Developing an API for multiple clients presents a unique challenge. While core endpoints like /users are common across all clients, some features may require individual customization. For instance, one client (e.g. "User A") may request a specialized endpoint like /groups, exclusive to their use only. Additionally, each client will have their own database schema due to these custom features.
In my case, I prefer using NestJs with Express. The app.module currently manages all core modules and their respective endpoints.
import { Module } from '@nestjs/common';
import { UsersModule } from './users/users.module'; // core module
@Module({
imports: [UsersModule]
})
export class AppModule {}
This issue isn't specifically related to NestJs, so how would you theoretically address this situation?
The solution requires an infrastructure that can support a basic system. Instead of having predefined core endpoints, the application should be able to adapt to unique extensions introduced by different clients. New features should seamlessly integrate without altering the core application. Extensions must self-integrate or be integrated upon startup. The core system itself won't have any predefined endpoints but will be extended externally.
Several approaches come to mind:
First approach:
Each extension acts as a new repository within a custom external folder dedicated to housing these extension projects. This directory contains separate folders for each extension, such as a groups folder with its own groups.module.
import { Module } from '@nestjs/common';
import { GroupsController } from './groups.controller';
@Module({
controllers: [GroupsController],
})
export class GroupsModule {}
The API could scan through this directory and import each module file accordingly.
pros:
- Keeps custom code separate from the core repository.
cons:
- You need to compile Typescript files as NestJs uses Typescript. How would you manage building the API alongside the custom app builds? (Plug-and-play system)
- Custom extensions are somewhat isolated, lacking access to the main API's node_modules directory. This might lead to editor errors due to unresolved package dependencies.
- Certain extensions may require data from other extensions, which complicates inter-extension communication.
Second approach:
Store each extension within a subfolder of the API's src directory while adding it to the .gitignore file. This allows you to keep extensions within the API.
pros:
- Editor can resolve dependencies more effectively.

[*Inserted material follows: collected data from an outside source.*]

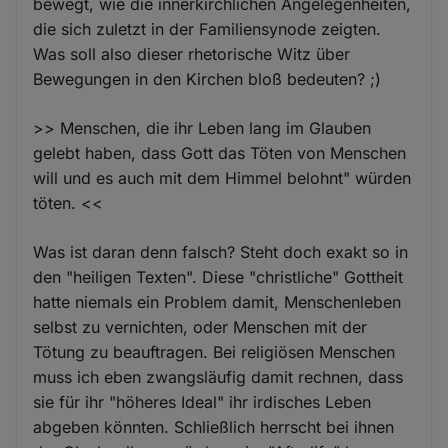
bewegt, wie die innerkirchlichen Angelegenheiten,
die sich zuletzt in der Familiensynode zeigten.
Was soll also dieser rhetorische Witz über
Bewegungen in den Kirchen bloß bedeuten? ;)
>> Menschen, die ihr Leben lang im Glauben
gelebt haben, dass Gott das Töten von Menschen
will und es auch mit dem Himmel belohnt" würden
töten. <<
Was ist daran denn falsch? Steht doch exakt so in
den "heiligen Texten". Diese "christliche" Gottheit
hatte niemals ein Problem damit, Menschenleben
selbst zu vernichten, oder Menschen mit der
Tötung zu beauftragen. Bei religiösen Menschen
muss ich eben zwangsläufig damit rechnen, dass
sie für ihr "höheres Ideal" ihr irdisches Leben
abgeben könnten. Schließlich herrscht bei ihnen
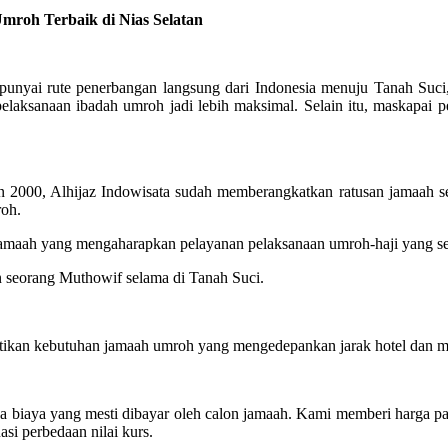
oh Terbaik di Nias Selatan
ai rute penerbangan langsung dari Indonesia menuju Tanah Suci, j
elaksanaan ibadah umroh jadi lebih maksimal. Selain itu, maskapa
2000, Alhijaz Indowisata sudah memberangkatkan ratusan jamaah se
roh.
n jamaah yang mengaharapkan pelayanan pelaksanaan umroh-haji yang
n seorang Muthowif selama di Tanah Suci.
ikan kebutuhan jamaah umroh yang mengedepankan jarak hotel dan mas
ya biaya yang mesti dibayar oleh calon jamaah. Kami memberi harga 
asi perbedaan nilai kurs.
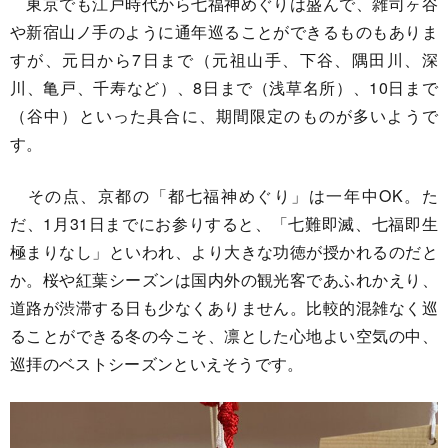
東京でも江戸時代から七福神めぐりは盛んで、雑司ヶ谷
や新宿山ノ手のように通年巡ることができるものもありま
すが、元日から7日まで（元祖山手、下谷、隅田川、深
川、亀戸、千寿など）、8日まで（浅草名所）、10日まで
（谷中）といった具合に、期間限定のものが多いようで
す。
その点、京都の「都七福神めぐり」は一年中OK。た
だ、1月31日までにお参りすると、「七難即滅、七福即生
極まりなし」といわれ、より大きな功徳が授かれるのだと
か。桜や紅葉シーズンは国内外の観光客であふれかえり、
道路が渋滞する日も少なくありません。比較的混雑なく巡
ることができる冬の今こそ、凛とした心地よい空気の中、
巡拝のベストシーズンといえそうです。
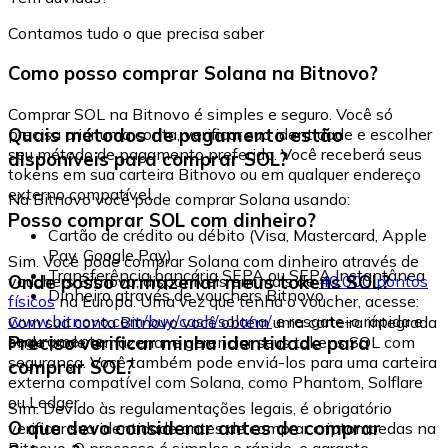
Contamos tudo o que precisa saber
Como posso comprar Solana na Bitnovo?
Comprar SOL na Bitnovo é simples e seguro. Você só
Quais métodos de pagamento estão
precisa criar uma conta, verificar sua identidade e escolher
seu método de pagamento preferido. Você receberá seus
disponíveis para comprar SOL?
tokens em sua carteira Bitnovo ou em qualquer endereço
externo compatível.
Na Bitnovo você pode comprar Solana usando:
Posso comprar SOL com dinheiro?
Cartão de crédito ou débito (Visa, Mastercard, Apple
Pay, Google Pay)
Sim. Você pode comprar Solana com dinheiro através de
Transferência bancária SEPA ou SEPA Instantânea
Onde posso armazenar meus tokens SOL?
vouchers Bitnovo, disponíveis em mais de
40.000 pontos
Dinheiro através de vouchers Bitnovo
físicos
na Europa. Uma vez que tenha o voucher, acesse:
www.bitnovo.com/buy/cash/solana/
e resgate-o rápida e
Com sua conta Bitnovo você obtém uma carteira integrada
seguramente.
Preciso verificar minha identidade para
onde pode armazenar e gerenciar seus tokens SOL com
segurança. Você também pode enviá-los para uma carteira
comprar SOL?
externa compatível com Solana, como Phantom, Solflare
ou Ledger.
Sim. Devido às regulamentações legais, é obrigatório
O que devo considerar antes de comprar
verificar sua identidade antes de comprar criptomoedas na
Bitnovo. O processo é simples e rápido, e garante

- Prior to deployment, running the build command results in a unified distribution.
- Accessing other services is simplified (e.g.
/groupsinteracting with user data).
cons:
- While developing, you must copy repository files into the subfolder. After making changes, you'll need to override the repository files with updated versions.
Third approach:
In an external custom folder, consider treating each extension as a standalone API. The main API would handle authentication and serve as a proxy to route incoming requests to the designated API.
pros:
- Eases development and testing of new extensions.
cons:
- Deployment complexities arise from having a main API and multiple independent extension APIs operating on various ports.
- Implementing a reliable proxy system is crucial, especially when redirecting requests based on specific endpoints.
- To secure extension APIs, the proxy must share a secret key with these APIs to validate incoming requests.
Fourth approach:
Microservices offer another viable option. Utilizing a guide like the one found here https://docs.nestjs.com/microservices/basics, you could create microservices for components like user management and group management. These services can be consumed by a gateway or proxy configured within the API.
pros:
- Simplifies development and testing of new features.
- Establishes clear separation of concerns.
cons:
- Deploying a main API along with multiple microservices introduces complexity, each potentially listening on separate ports.
- Creating a customized consuming API for each customer may not fully address the initial problem of extending the application efficiently.
- Securing extension APIs requires collaboration between the proxy and the targeted APIs using shared secrets for validation.